Changes how project export tarballs are uploaded to external website
What does this MR do and why?
When requesting a project to be exported using Import/Export, the user can request the project export tarball to be uploaded to an external website, and in the case, object store is enabled, the upload uses GitLab::HttpIO#read
to stream read the file from object store. However, GitLab::HttpIO#read
doesn't perform well with large files as it makes several HTTP requests that read small chunks of the file (See more detail about the problem in #31744 (comment 975715114))
This change introduces a different method to stream files from object store that only establishes one HTTP connection on the object store and stream the file from the underlying socket connection. The download file is read in chunks of 128KB that are uploaded to the external website, then another 128KB chunk is downloaded and uploaded. This repeats until all file is read and uploaded.
For now, the new method will be under a feature flag, so we can test for a while before making it the default method.
Comparison
Bellow some comparisons of how long it took to upload an export file using different methods on my local environment (150MBps connection)
Method / File size | 15MB | 400MB |
---|---|---|
GitLab::HttpIO | ~70 seconds | Took more than 10 minutes and failed with Gitlab::HttpIO::FailedToGetChunkError |
Download to disk and upload from disk | ~10 seconds | ~80 seconds |
Remote Stream - 8MB buffer | ~10 seconds | ~101 seconds |
Remote Stream - 2MB buffer | ~15 seconds | ~85 seconds |
Remote Stream - 1MB buffer | ~11 seconds | ~74 seconds |
Remote Stream - 128KB buffer | ~11 seconds | ~75 seconds |
I chose to use a buffer size of 128KB because I didn't notice an increase in upload speed with a larger buffer. In fact, using a large buffer made the upload a bit slower.
Related to: #31744 (closed)
Kudos to Kamil for giving the idea and sharing an example of the solution
Screenshots or screen recordings
These are strongly recommended to assist reviewers and reduce the time to merge your change.
How to set up and validate locally
Numbered steps to set up and validate the change are strongly suggested.
- Enable the new method
Feature.enable(:import_export_web_upload_stream)
- Configure the local environment to use object store. GDK documentation to enable object store
- Request a project to be exported via API. In the request provide the upload website URL
curl --location --request POST 'http://gdk.test:3000/api/v4/projects/[ID]/export' \
--header 'PRIVATE-TOKEN: [TOKEN]' \
--header 'Content-Type: application/json' \
--data-raw '{
"upload": {
"URL": "[EXTERNAL_URL]",
"method": "put"
}
}'
A presigned URL for S3 can be generated using the snippet below:
#!/usr/bin/env ruby
require 'aws-sdk-s3'
bucket_name = 'bucket_example'
object_key = 'export.tar.gz'
access_key_id = 'access_key_id'
secret_access_key = 'secret_access_key'
expiration_time = 10_000
client = Aws::S3::Client.new(region: 'us-east-1', secret_access_key: secret_access_key, access_key_id: access_key_id)

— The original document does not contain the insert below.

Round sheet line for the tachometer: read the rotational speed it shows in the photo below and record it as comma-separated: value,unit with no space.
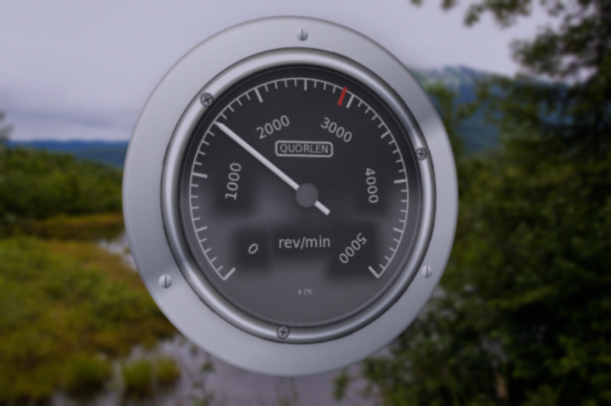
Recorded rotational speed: 1500,rpm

bucket = Aws::S3::Bucket.new(bucket_name, client: client)
puts bucket.object(object_key).presigned_url(:put, expires_in: expiration_time)
- Wait for the project to be exported and uploaded to the external URL
MR acceptance checklist
This checklist encourages us to confirm any changes have been analyzed to reduce risks in quality, performance, reliability, security, and maintainability.
-
I have evaluated the MR acceptance checklist for this MR.